WORK ORDER :: Repeat the text lines in the data below word for word, and leave out the pictures.

DATA LISTING ::
*** Block opens ***

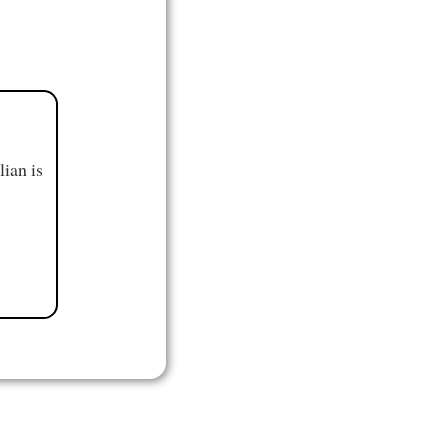
ian is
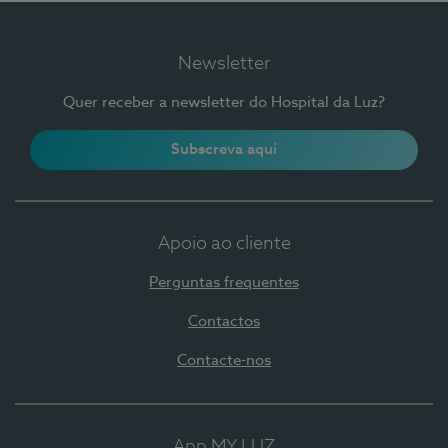
Newsletter
Quer receber a newsletter do Hospital da Luz?
Subscreva aqui
Apoio ao cliente
Perguntas frequentes
Contactos
Contacte-nos
App MY LUZ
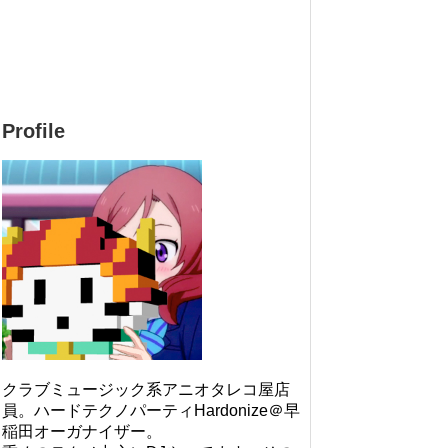
Profile
クラブミュージック系アニオタレコ屋店
員。ハードテクノパーティHardonize＠早
稲田オーガナイザー。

*** Block closes ***

EXERCISE RESPONSE ::
ian is
Newsletter
Quer receber a newsletter do Hospital da Luz?
Subscreva aqui
Apoio ao cliente
Perguntas frequentes
Contactos
Contacte-nos
App MY LUZ
Profile
クラブミュージック系アニオタレコ屋店
員。ハードテクノパーティHardonize＠早
稲田オーガナイザー。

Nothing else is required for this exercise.